In order to maintain business continuity and remain competitive into the future, a sustainability strategy is crucial for food and beverage companies, enabling them to operate more efficiently and address climate and other environmental risks in their businesses. The food system is particularly at risk from climate change and is already experiencing disruptions due to changes in temperature and precipitation patterns and increasingly extreme weather events. The food system is also a major contributor to climate change, representing about a third of the total greenhouse gas emissions. Growing populations and changing incomes will also further exacerbate the need for increased production, more efficient distribution.
What Sustainability Challenges Is the Food And Beverage Industry Facing Today?
As concerns for sustainability have increased, so has pressure on the $7 trillion food and beverage industry from investors, regulators, and downstream purchasers and consumers to not only enhance sustainability but also provide enough transparency to demonstrate the legitimacy of those efforts. Many companies have already identified the interlinkages, opportunities, and risks associated with climate change and have made strides towards increased sustainability. However, according to ENGIE Impact’s analysis of CDP reporting data, only 15% of food & beverage companies reporting to CDP are on track to meet their sustainability goals. These companies face several challenges necessitating sustainability transformation.

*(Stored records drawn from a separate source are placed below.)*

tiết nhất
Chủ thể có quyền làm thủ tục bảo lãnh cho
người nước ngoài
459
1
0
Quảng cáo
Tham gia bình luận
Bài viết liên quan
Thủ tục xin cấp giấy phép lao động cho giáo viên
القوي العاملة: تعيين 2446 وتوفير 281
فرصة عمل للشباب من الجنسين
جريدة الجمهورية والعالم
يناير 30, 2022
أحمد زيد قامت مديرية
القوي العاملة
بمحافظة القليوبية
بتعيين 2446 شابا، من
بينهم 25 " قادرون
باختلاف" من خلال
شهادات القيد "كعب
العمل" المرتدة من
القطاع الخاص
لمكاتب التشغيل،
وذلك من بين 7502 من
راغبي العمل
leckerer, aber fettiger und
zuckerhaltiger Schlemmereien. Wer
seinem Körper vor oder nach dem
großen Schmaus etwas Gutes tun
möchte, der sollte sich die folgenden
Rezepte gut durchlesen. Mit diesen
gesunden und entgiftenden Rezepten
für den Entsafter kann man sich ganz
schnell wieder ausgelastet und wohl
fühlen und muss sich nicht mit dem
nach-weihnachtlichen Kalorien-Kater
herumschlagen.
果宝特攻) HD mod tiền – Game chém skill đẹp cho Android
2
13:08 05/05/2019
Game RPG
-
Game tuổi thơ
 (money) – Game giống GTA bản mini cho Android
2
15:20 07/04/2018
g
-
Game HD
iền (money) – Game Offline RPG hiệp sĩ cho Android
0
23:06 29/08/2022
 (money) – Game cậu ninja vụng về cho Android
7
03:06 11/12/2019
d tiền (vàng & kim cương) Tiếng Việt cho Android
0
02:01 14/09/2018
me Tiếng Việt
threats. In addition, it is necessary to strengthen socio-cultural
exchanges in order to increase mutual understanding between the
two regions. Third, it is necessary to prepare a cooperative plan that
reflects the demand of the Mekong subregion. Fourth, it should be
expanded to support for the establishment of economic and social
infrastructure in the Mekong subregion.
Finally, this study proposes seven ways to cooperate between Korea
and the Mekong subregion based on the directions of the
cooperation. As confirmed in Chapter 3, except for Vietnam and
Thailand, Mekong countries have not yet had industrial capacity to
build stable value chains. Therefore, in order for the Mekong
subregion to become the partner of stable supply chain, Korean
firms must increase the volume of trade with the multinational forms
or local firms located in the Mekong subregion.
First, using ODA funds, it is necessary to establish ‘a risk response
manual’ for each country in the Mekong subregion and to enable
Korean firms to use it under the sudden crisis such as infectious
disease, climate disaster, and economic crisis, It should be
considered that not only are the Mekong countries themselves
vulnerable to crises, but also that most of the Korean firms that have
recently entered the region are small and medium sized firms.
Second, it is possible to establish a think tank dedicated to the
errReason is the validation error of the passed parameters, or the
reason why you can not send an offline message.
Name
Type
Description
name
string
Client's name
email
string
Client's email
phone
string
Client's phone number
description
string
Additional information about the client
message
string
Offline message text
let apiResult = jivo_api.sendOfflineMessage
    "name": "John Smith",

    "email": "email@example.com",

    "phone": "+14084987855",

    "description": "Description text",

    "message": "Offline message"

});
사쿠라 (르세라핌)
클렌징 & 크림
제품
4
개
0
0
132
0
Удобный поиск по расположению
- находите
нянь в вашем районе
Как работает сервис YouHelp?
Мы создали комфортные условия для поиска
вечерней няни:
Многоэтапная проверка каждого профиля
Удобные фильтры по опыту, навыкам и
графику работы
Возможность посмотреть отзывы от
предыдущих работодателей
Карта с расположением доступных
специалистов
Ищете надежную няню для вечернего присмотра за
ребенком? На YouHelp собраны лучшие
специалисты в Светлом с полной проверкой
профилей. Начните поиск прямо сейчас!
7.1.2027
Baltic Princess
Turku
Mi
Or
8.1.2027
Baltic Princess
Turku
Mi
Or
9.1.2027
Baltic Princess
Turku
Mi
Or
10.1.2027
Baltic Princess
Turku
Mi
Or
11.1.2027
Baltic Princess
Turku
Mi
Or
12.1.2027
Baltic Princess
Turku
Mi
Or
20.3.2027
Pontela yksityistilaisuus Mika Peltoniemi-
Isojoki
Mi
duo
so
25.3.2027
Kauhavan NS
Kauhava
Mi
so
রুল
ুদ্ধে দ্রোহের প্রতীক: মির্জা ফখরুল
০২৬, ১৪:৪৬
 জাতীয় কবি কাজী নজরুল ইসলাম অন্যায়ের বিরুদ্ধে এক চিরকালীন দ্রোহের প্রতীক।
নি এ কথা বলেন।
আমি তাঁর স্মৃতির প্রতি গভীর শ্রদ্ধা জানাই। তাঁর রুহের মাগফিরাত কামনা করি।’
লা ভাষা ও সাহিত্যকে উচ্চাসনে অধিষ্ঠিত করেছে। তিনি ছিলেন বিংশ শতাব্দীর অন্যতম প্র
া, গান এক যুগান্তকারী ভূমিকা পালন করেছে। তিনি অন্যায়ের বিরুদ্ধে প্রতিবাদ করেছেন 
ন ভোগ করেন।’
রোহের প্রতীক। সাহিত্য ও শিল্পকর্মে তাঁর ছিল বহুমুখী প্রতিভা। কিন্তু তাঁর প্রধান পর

Transforming Food Production: The majority of emissions in the food and beverage value chain originate from agriculture and associated land-use practices and livestock. According to CDP’s report Fast Moving Consumers, 56% of food & beverage companies have no Scope 3 emission reduction targets even though Scope 3 emissions make up 90% of lifecycle emissions. Maintaining the resiliency of the food system requires addressing these emissions sources, as well as other environmental and social risks. Gaining visibility in complex, global, often fragmented supply chains and engaging suppliers in the sustainability journey will be key to scaling impact within the sector.
Reducing Resource Intensity: The food & beverage industry is energy and water-intensive. Identifying and implementing opportunities to improve resource use is critical, starting with data analysis for visibility into the use intensity, sourcing, and management of energy, water and waste. Water and energy are closely intertwined in this industry and taking steps to reduce water use can also lower energy intensity used for heating or cooling water.
Meeting Evolving Consumer Expectations: In this consumer-driven industry, companies must remain responsive to changing expectations to remain competitive in the future. Consumers want more from their food, including convenience, sustainability, transparent and ethical sourcing, and of course, value. Successful companies will increasingly need to show how they are supporting their customers to live according to their environmental and ethical values.
4x
greater water use in beverage operations
56%
of F&B have no Scope 3 reduction target
73%
of consumers switch to brands with a social purpose
90%
of lifecycle emissions are Scope 3
What Should the Food & Beverage Industry Be Thinking About?
Committing to a more sustainable future is essential for food and beverage companies, but a sustainability strategy and an actionable roadmap to achieve those commitments is what will drive value creation from sustainability across the business.
Develop a zero-carbon roadmap: Because only about 15% of food & beverage companies are on track to meet their sustainability goals, F&B businesses need to leverage strong data analysis and expert insights in order to develop an actionable zero carbon roadmap that will get and keep them on track to meet their targets.
Resilient value chains:By engaging with partners up and down the supply chain, this industry can significantly scale its sustainability efforts, build more resilient value chains and protect against supply chain shocks. Identify hotspots and work with suppliers to reduce scope 3 emissions. Decarbonize end-to-end operations by shifting fleet to low-carbon transportation, changing to low-carbon cold chain technology, and optimizing transit routes.
Reduce resource consumption and strive for circularity: Leverage data and analytics to identify and implement retrofitting opportunities to improve demand-side energy and water intensity. Integrate energy efficiency into plants, warehouses, and processing centers. While increasing focus on water and waste, drive innovation toward more circular operations and sustainable packaging.
Renewable power: Companies that have committed to RE100 are outperforming their peers. After addressing demand-side reductions, companies should transition to green power options to reduce carbon emissions and secure reliable power sources, including thermal solutions, on-site generation, storage, PPAs, VPPAs, offsets and more.